Just returned from a Media In Transition conference at MIT, Boston USA.
The theme was on ‘the work’ that stories do, but the bulk of the papers and presentations focussed helpfully on the question of why some stories and story types last over centuries, migrating across media platforms, adapting and mutating as they go, whilst others just languish in one form or in one era, trapped by technology or fashion or socioeconomics – or just set within a dead or dying culture – Online Caroline, anyone? 😉
The opening session set the tone, highlighting a number of story models, characters and narratives from the past that one might call ‘classic’ in terms of their ability to survive despite changes in media technology, distribution and consumption over the ages.

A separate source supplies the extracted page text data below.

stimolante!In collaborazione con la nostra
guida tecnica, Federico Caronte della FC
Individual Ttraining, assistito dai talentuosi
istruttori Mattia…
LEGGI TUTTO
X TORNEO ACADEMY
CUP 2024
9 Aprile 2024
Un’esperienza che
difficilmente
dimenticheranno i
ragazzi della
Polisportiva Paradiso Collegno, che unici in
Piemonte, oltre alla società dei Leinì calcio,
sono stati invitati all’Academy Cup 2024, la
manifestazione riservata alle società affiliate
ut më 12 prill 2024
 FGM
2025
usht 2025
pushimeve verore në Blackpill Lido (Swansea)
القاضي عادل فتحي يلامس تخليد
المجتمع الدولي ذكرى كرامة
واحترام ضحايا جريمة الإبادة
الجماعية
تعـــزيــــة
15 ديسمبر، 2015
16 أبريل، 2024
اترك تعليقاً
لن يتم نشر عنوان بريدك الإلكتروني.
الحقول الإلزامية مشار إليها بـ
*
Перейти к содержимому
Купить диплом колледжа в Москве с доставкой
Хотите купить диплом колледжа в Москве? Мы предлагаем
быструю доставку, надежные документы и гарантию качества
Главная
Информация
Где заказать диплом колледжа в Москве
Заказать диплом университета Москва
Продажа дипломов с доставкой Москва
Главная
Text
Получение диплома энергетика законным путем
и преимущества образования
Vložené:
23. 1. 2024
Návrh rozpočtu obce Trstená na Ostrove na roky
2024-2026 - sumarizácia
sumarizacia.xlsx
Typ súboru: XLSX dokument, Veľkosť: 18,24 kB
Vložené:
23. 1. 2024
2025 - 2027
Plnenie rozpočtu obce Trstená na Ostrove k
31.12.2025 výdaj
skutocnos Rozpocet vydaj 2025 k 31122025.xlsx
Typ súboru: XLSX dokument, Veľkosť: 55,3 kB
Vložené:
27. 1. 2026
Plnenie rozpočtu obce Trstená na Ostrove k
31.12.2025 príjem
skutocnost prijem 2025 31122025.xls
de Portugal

Awareness of literary traditions was stressed (sometimes to the point of fustiness IMHO…). For example, moderator David Thorburn of MIT: “People who are oblivious to Don Quixote will never tell great stories in the digital realm.”
Thomas Pettitt talked about murdered sweetheart ballads and our collective ‘need’ for femicidal narratives (?!). He showed how these stories started as judicial documents morphed into journalistic stories, became cheaply printed news ballads and then were performed as song. “Stories sold to be sung, and sung to be sold,” he noted. (Note to self – could this be a way of thinking about a mobile narrative of the near future – turning news stories into songs/karaoke?)

Richard Howells presented a slick run-through all the different ways the Titanic story has been sliced and diced over the years – culminating not just in an overblown James Cameron film, but in weirder and more pervasive forms such as postcards, songs, advertising, tea-towels and even jewellery – a pendant containing coal salvaged from the wreck. (Note to self – think of talismanic wearables as part of interactive narrative.)
Janet Staiger wrapped up the session with a talk on the migration of characters and their ‘motifs’ out of away from their original narrative context. For example, Cinderella never quite escapes her story, since you never get her ‘starring’ in another narrative (although her appearance can be ‘re-themed’ as it were so she can become Goth Cinderella or Porn Cinderella). Sherlock Holmes though can take part in all manner of different stories – as long as his basic motifs don’t go missing: the deerstalker, the spyglass, the pipe…
Much discussion about Superman and Smallville: how and when does Clark Kent manage to live without his key motifs – the flying pose, the logo and the ‘tights and underpants’ look?
Note to self – do ‘interactive narratives need character motifs and story formulas in order to ‘work’?